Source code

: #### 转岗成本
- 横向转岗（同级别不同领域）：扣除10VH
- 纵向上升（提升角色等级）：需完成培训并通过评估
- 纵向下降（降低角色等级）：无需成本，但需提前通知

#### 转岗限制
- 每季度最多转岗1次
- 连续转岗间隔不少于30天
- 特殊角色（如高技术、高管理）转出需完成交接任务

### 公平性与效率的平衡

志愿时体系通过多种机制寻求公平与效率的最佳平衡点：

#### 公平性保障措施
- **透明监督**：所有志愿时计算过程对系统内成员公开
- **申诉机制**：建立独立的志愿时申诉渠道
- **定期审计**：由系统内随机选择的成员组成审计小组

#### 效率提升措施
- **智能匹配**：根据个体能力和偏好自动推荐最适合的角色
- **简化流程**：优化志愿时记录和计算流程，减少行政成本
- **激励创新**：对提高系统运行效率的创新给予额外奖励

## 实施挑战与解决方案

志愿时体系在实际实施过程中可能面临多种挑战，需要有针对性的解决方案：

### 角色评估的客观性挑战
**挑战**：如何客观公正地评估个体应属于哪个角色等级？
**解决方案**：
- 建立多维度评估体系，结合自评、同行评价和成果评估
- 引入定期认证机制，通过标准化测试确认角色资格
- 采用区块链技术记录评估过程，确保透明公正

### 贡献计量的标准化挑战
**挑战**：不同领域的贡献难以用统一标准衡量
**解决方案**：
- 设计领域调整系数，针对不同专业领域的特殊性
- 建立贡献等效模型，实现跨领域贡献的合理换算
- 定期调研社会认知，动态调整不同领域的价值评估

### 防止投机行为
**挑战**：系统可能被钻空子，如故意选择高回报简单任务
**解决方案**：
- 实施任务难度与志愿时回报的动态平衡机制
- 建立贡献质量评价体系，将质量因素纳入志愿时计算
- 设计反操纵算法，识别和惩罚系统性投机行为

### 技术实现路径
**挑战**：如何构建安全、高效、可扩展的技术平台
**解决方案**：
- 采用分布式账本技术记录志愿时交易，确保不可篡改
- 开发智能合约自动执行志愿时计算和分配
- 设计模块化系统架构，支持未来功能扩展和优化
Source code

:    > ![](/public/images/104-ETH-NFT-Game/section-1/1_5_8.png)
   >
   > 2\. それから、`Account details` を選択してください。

# PROBLEM STATEMENT:
Transcribe the stretch from the line containing "#### 效率提升措施" through the end of the records, keeping every line exactly as it appears.

# COMPLETED TASK:
#### 效率提升措施
- **智能匹配**：根据个体能力和偏好自动推荐最适合的角色
- **简化流程**：优化志愿时记录和计算流程，减少行政成本
- **激励创新**：对提高系统运行效率的创新给予额外奖励

## 实施挑战与解决方案

志愿时体系在实际实施过程中可能面临多种挑战，需要有针对性的解决方案：

### 角色评估的客观性挑战
**挑战**：如何客观公正地评估个体应属于哪个角色等级？
**解决方案**：
- 建立多维度评估体系，结合自评、同行评价和成果评估
- 引入定期认证机制，通过标准化测试确认角色资格
- 采用区块链技术记录评估过程，确保透明公正

### 贡献计量的标准化挑战
**挑战**：不同领域的贡献难以用统一标准衡量
**解决方案**：
- 设计领域调整系数，针对不同专业领域的特殊性
- 建立贡献等效模型，实现跨领域贡献的合理换算
- 定期调研社会认知，动态调整不同领域的价值评估

### 防止投机行为
**挑战**：系统可能被钻空子，如故意选择高回报简单任务
**解决方案**：
- 实施任务难度与志愿时回报的动态平衡机制
- 建立贡献质量评价体系，将质量因素纳入志愿时计算
- 设计反操纵算法，识别和惩罚系统性投机行为

### 技术实现路径
**挑战**：如何构建安全、高效、可扩展的技术平台
**解决方案**：
- 采用分布式账本技术记录志愿时交易，确保不可篡改
- 开发智能合约自动执行志愿时计算和分配
- 设计模块化系统架构，支持未来功能扩展和优化
Source code

:    > ![](/public/images/104-ETH-NFT-Game/section-1/1_5_8.png)
   >
   > 2\. それから、`Account details` を選択してください。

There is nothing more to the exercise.